[Stored items]
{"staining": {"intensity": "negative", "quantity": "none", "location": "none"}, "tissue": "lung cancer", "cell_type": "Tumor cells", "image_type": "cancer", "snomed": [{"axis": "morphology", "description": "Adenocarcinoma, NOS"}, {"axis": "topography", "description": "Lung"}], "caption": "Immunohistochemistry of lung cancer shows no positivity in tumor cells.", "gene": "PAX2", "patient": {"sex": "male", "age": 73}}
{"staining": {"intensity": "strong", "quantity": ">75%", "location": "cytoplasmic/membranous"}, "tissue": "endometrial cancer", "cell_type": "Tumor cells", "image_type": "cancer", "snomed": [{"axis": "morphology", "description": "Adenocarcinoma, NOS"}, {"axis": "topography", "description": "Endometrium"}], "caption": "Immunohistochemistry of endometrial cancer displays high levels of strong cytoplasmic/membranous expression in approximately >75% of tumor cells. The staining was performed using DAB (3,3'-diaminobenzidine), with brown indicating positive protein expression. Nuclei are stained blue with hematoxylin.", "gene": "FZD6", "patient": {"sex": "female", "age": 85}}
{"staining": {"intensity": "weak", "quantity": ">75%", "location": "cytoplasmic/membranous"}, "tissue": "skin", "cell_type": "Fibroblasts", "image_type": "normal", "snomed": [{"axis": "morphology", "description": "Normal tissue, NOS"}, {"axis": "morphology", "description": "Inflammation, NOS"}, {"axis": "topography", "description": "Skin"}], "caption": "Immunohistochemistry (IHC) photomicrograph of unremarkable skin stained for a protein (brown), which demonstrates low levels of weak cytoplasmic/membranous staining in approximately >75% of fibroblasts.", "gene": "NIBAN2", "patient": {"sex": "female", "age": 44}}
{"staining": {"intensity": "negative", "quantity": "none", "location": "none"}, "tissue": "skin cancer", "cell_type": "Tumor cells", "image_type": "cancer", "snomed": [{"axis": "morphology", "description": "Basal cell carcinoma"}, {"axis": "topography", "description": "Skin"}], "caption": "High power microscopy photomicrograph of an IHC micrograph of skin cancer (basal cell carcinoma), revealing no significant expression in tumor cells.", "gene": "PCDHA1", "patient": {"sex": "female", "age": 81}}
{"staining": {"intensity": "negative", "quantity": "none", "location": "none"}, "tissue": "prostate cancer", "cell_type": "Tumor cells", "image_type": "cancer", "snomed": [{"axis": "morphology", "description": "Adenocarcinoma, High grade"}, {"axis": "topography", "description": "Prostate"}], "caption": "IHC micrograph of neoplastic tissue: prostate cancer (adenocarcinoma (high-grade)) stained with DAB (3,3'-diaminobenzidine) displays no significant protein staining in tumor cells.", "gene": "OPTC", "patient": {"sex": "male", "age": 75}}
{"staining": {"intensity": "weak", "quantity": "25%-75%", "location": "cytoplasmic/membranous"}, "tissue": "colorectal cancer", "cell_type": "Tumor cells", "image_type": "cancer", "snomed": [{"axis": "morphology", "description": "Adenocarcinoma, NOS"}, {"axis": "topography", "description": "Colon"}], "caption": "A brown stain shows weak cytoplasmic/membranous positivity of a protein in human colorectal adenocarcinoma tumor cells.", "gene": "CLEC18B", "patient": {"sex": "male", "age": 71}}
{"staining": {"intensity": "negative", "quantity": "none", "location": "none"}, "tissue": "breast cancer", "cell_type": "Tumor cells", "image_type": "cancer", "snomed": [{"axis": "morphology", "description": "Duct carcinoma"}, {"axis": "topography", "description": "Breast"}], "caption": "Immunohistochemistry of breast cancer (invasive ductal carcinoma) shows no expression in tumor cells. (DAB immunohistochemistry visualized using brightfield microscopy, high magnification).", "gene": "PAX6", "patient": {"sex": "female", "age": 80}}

Problem requirements: Above are the entries; give them back verbatim.

Answer to the problem:
{"staining": {"intensity": "negative", "quantity": "none", "location": "none"}, "tissue": "lung cancer", "cell_type": "Tumor cells", "image_type": "cancer", "snomed": [{"axis": "morphology", "description": "Adenocarcinoma, NOS"}, {"axis": "topography", "description": "Lung"}], "caption": "Immunohistochemistry of lung cancer shows no positivity in tumor cells.", "gene": "PAX2", "patient": {"sex": "male", "age": 73}}
{"staining": {"intensity": "strong", "quantity": ">75%", "location": "cytoplasmic/membranous"}, "tissue": "endometrial cancer", "cell_type": "Tumor cells", "image_type": "cancer", "snomed": [{"axis": "morphology", "description": "Adenocarcinoma, NOS"}, {"axis": "topography", "description": "Endometrium"}], "caption": "Immunohistochemistry of endometrial cancer displays high levels of strong cytoplasmic/membranous expression in approximately >75% of tumor cells. The staining was performed using DAB (3,3'-diaminobenzidine), with brown indicating positive protein expression. Nuclei are stained blue with hematoxylin.", "gene": "FZD6", "patient": {"sex": "female", "age": 85}}
{"staining": {"intensity": "weak", "quantity": ">75%", "location": "cytoplasmic/membranous"}, "tissue": "skin", "cell_type": "Fibroblasts", "image_type": "normal", "snomed": [{"axis": "morphology", "description": "Normal tissue, NOS"}, {"axis": "morphology", "description": "Inflammation, NOS"}, {"axis": "topography", "description": "Skin"}], "caption": "Immunohistochemistry (IHC) photomicrograph of unremarkable skin stained for a protein (brown), which demonstrates low levels of weak cytoplasmic/membranous staining in approximately >75% of fibroblasts.", "gene": "NIBAN2", "patient": {"sex": "female", "age": 44}}
{"staining": {"intensity": "negative", "quantity": "none", "location": "none"}, "tissue": "skin cancer", "cell_type": "Tumor cells", "image_type": "cancer", "snomed": [{"axis": "morphology", "description": "Basal cell carcinoma"}, {"axis": "topography", "description": "Skin"}], "caption": "High power microscopy photomicrograph of an IHC micrograph of skin cancer (basal cell carcinoma), revealing no significant expression in tumor cells.", "gene": "PCDHA1", "patient": {"sex": "female", "age": 81}}
{"staining": {"intensity": "negative", "quantity": "none", "location": "none"}, "tissue": "prostate cancer", "cell_type": "Tumor cells", "image_type": "cancer", "snomed": [{"axis": "morphology", "description": "Adenocarcinoma, High grade"}, {"axis": "topography", "description": "Prostate"}], "caption": "IHC micrograph of neoplastic tissue: prostate cancer (adenocarcinoma (high-grade)) stained with DAB (3,3'-diaminobenzidine) displays no significant protein staining in tumor cells.", "gene": "OPTC", "patient": {"sex": "male", "age": 75}}
{"staining": {"intensity": "weak", "quantity": "25%-75%", "location": "cytoplasmic/membranous"}, "tissue": "colorectal cancer", "cell_type": "Tumor cells", "image_type": "cancer", "snomed": [{"axis": "morphology", "description": "Adenocarcinoma, NOS"}, {"axis": "topography", "description": "Colon"}], "caption": "A brown stain shows weak cytoplasmic/membranous positivity of a protein in human colorectal adenocarcinoma tumor cells.", "gene": "CLEC18B", "patient": {"sex": "male", "age": 71}}
{"staining": {"intensity": "negative", "quantity": "none", "location": "none"}, "tissue": "breast cancer", "cell_type": "Tumor cells", "image_type": "cancer", "snomed": [{"axis": "morphology", "description": "Duct carcinoma"}, {"axis": "topography", "description": "Breast"}], "caption": "Immunohistochemistry of breast cancer (invasive ductal carcinoma) shows no expression in tumor cells. (DAB immunohistochemistry visualized using brightfield microscopy, high magnification).", "gene": "PAX6", "patient": {"sex": "female", "age": 80}}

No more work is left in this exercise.